As dragging viscous force of air on balloon is neglected so there is Net Buoyant Force = Vρg

Let m, V, ρ_HE, denote respectively the mass, volume and density of helium balloon and ρ_air density of air

Volume V of balloon displaces volume V of air.

So,

V(ρ_air − ρ_HE)g = ma, or,

V(ρ_air − ρ_HE)g = \(m\frac{dv}{dt}........(1)\)

Integrating equation (1) with respect to t, we have

V(ρ_air − ρ_HE)gt = mv

\(\frac{1}{2}mv^2=\frac{1}{2}m\frac{v^2}{m^2}\)(ρ_air − ρ_HE)²g²t²

\(=\frac{1}{2m}V^2\)(ρ_air − ρ_HE)²g²t² ......(2)

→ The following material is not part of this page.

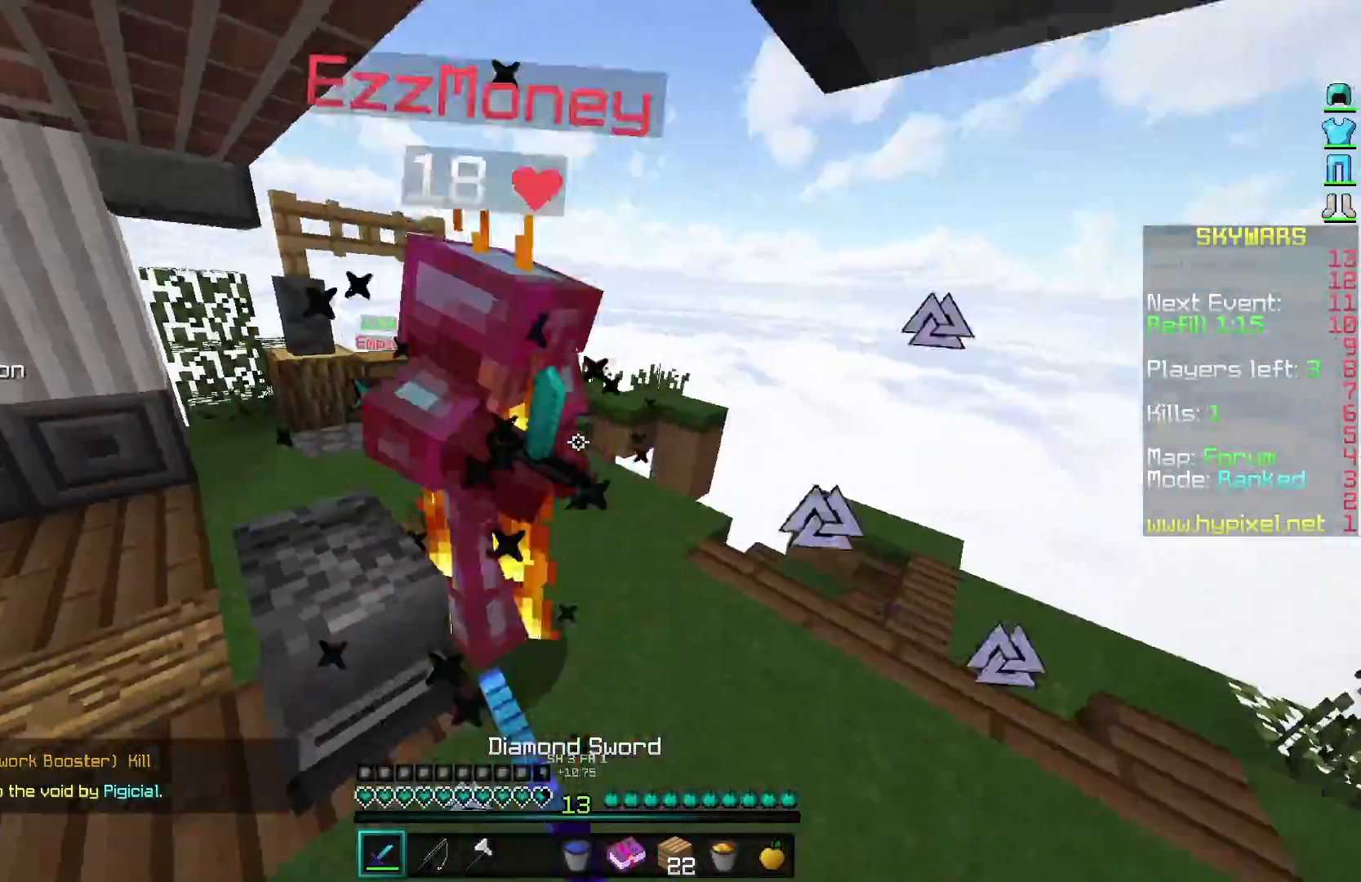
{"keys": ["a", "w"], "mouse": [], "events": [[33, "mouse_left", "up"], [33, "w", "down"], [133, "mouse_left", "down"], [183, "mouse_left", "up"], [283, "mouse_left", "down"], [333, "mouse_left", "up"], [433, "mouse_left", "down"], [483, "mouse_left", "up"]]}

If the balloon rises to a height h from h = ut + \(\frac{1}{2}\)at²

We get,

\(h=\frac{1}{2}at^2=\frac{1}{2}\frac{V(ρair − ρHE)}{m}gt^2\)

(∵ u = 0).........(3)

From Eqs. (3) and (2)

\(\frac{1}{2}mv^2=[V(ρ_{air} − ρ_{HE})g][\frac{1}{2m}V(ρ_{air} − ρ_{HE})gt^2]\)

= V(ρ_air − ρ_HE)gh

Rearranging the terms.

⇒ \(\frac{1}{2}mv^2+Vρ_{HE}gh=Vρ_{air}gh\)

Or KE_balloon + PE_balloon = changing in PE of air.

So, as the balloon goes up, and equal volume of air comes down, increase in PE and KE of the balloon is at cost of PE of air [which comes down].